Loot and Other Stories
- First edition
- Author: Nadine Gordimer
- Language: English
- Publisher: Jonathan Cape
- Publication date: 2003
- Publication place: South Africa
- Media type: Print (hardback & paperback)

= Loot and Other Stories =

2003 short story collection by Nadine Gordimer

Loot and Other Stories is set of ten short stories by the South African writer Nadine Gordimer, published in 2003. The book deals with the theme of death and is dedicated to Gordimer's late husband, Reinhold Cassirer.

==Stories==
- "Loot" - A subtle allegory that explores how an earthquake leads to the creation of a tidal wave. The story was originally published in The New Yorker in 1999.
- "Mission Statement" (mini-novella) - a midlife romance unfolds between a British aid worker and a local Black bureaucrat.
- "Visiting George"
- "The Generation Gap" - a man abandons his wife of 42 years for a younger, less attractive violinist, leaving his adult children both bewildered and angry.
- "L,U,C,I,E." - A weary lawyer, traveling to Italy with her recently widowed father, contemplates the legacy of her ancestor, whom she never had the chance to meet.
- "Look-alikes"
- "The Diamond Mine" - a fleeing tale of a teenage girl's sexual awakening with an Afrikaans soldier on the brink of going to war.
- "Homage" - traces the inner thoughts of an unnamed, stateless assassin as he quietly stands at the gravesite of the revered political leader he was ordered to eliminate.
- "An Emissary"
- "Karma" (mini-novella) - A detached narrator experiences various distant lives, including that of a bourgeois insurance executive and the stillborn child of a Russian chambermaid.

==Critical reception==
Claire Messud praised the collection in a review published by The New York Times: "At times ironic, at others enraged, defiant or rueful, the work gathered here reflects the unflinching ferocity of its author's imagination."
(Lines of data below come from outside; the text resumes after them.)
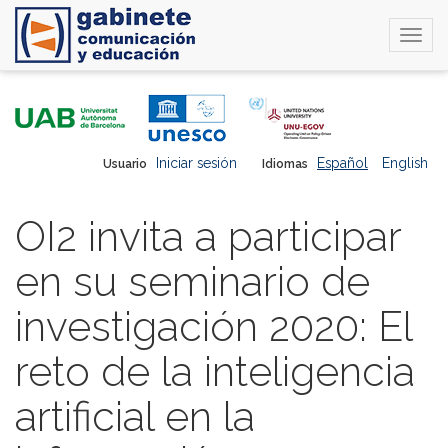
Togg
navi
Pasar
al
contenido
principal
Iniciar sesión
Español
English
Usuario
Idiomas
OI2 invita a participar
en su seminario de
investigación 2020: El
reto de la inteligencia
artificial en la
Justin Cartwright wrote a positive review of the collection for The Independent, praising Gordimer for her "close reading of the society in which she has lived." and her "sensuality." Cartwright concluded that "Gordimer has demonstrated that there is literary life after apartheid."

Toby Litt, writing in The Guardian, singled out "The Generation Gap" as "the most brilliant story here" and continued "Another wonderful story, "Look-Alikes", moves beyond allegory to become almost a parable."

In February 2025, the collection was recommended by Leah Greenblatt in The New York Times.